The Arbitration will be held in the location where the employee works and resides or as otherwise mutually agreed by the parties. Unless the parties otherwise agree, the Judicial Arbitration and Mediation Service (“JAMS”) shall administer the arbitration and the hearing. The JAMS Employment Arbitration Rules & Procedures (“JAMS Rules”) (JAMS Rules can be found at: www.jamsadr.com/rules-employment and/or they will be provided by the Company upon Employee’s request), or the employment rules of the arbitration service used, shall govern the arbitration proceedings, but to the extent the arbitration procedures conflict with this Agreement, the provisions of this Agreement shall apply. The Arbitrator shall have the authority to order such discovery, by way of deposition, interrogatory, document production, or otherwise, as permitted by the JAMS Rules or as the Arbitrator otherwise considers necessary to a full and fair exploration of the issues in dispute, consistent with the expedited nature of arbitration. Consistent with the efficiencies of arbitration, the Arbitrator may also allow for the hearing of any motions, including motions for summary judgment or dismissal. Resolution of the dispute shall be based solely upon the law governing the claims and defenses pleaded, and the Arbitrator may not invoke any basis (including but not limited to, notions of “just cause”) other than such controlling law. The Arbitrator may award any relief that would be legally available in a court of law. Awards shall include the Arbitrator’s written reasoned opinion.
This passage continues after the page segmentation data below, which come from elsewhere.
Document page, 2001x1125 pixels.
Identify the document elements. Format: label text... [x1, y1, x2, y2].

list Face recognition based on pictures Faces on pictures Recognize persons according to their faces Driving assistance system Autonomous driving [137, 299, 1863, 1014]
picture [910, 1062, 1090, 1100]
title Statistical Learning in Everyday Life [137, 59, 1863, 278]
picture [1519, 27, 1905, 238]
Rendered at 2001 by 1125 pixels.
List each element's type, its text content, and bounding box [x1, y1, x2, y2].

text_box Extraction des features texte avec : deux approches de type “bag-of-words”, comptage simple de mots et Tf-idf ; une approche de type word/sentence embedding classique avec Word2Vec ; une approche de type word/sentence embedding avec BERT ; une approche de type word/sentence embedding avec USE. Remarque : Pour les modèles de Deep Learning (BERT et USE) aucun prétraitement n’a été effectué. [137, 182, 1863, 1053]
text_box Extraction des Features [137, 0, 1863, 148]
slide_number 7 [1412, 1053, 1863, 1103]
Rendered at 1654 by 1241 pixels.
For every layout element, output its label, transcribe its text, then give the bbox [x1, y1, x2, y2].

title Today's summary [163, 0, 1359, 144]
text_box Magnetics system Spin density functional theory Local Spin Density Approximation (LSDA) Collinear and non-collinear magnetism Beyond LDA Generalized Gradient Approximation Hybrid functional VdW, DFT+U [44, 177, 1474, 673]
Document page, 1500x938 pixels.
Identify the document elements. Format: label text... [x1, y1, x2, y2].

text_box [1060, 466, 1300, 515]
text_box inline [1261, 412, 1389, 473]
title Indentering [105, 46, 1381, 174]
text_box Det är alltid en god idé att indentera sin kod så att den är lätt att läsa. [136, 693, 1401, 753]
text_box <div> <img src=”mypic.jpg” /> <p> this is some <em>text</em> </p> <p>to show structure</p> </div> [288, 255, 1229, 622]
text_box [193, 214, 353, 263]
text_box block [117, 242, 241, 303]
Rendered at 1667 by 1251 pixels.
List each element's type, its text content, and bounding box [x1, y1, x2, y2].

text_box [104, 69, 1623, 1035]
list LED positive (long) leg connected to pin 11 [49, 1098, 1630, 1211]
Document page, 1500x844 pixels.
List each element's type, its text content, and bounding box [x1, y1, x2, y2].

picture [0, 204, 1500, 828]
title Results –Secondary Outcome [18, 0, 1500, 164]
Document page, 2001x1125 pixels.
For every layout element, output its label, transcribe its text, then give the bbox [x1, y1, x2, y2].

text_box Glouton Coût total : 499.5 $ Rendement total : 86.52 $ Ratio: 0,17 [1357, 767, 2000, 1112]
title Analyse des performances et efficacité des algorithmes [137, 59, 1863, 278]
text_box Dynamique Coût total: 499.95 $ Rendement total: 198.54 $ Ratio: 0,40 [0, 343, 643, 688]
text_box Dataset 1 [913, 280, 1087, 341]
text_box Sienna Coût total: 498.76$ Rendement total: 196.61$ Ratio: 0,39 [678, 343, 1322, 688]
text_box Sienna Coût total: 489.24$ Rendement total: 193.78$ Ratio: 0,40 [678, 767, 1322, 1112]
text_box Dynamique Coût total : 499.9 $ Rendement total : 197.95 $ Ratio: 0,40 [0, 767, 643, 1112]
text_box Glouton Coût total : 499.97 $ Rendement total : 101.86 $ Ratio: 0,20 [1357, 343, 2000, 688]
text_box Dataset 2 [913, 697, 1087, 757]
The Company will initially be responsible for the costs of the arbitration, including the Arbitrator’s fees, subject to: (1) a one-time payment by the employee toward those costs equal to the then applicable filing fee in the court of competent jurisdiction where the arbitration is held; and (2) any subsequent award of costs by the Arbitrator. Each party will be responsible for their own attorneys’ fees, if any, subject to any subsequent award by the Arbitrator in accordance with applicable law.
Subject to the section above entitled “Class Action Waiver,” should any term or provision of this Agreement, or portion thereof, be declared void or unenforceable or deemed in contravention of law, it shall be severed and/or modified by the Arbitrator or court and the remainder of this Agreement shall be enforceable. This Agreement may not be modified or terminated absent a writing signed by both parties.
This Agreement supersedes any and all prior agreements between the parties regarding arbitration of the claims covered by this Agreement.
Waiver of Right to Trial by Jury
I understand that by agreeing to this Agreement, both I and the Company give up our rights to bring any claims covered by this Agreement in court and to have a trial by jury of those claims.
BY SIGNING BELOW OR BY CONTINUING MY EMPLOYMENT WITH THE COMPANY ON RECEIVING NOTICE OF THIS AGREEMENT, I HEREBY ACKNOWLEDGE THAT I HAVE READ THE ABOVE AGREEMENT, UNDERSTAND IT, AND AGREE TO ITS TERMS.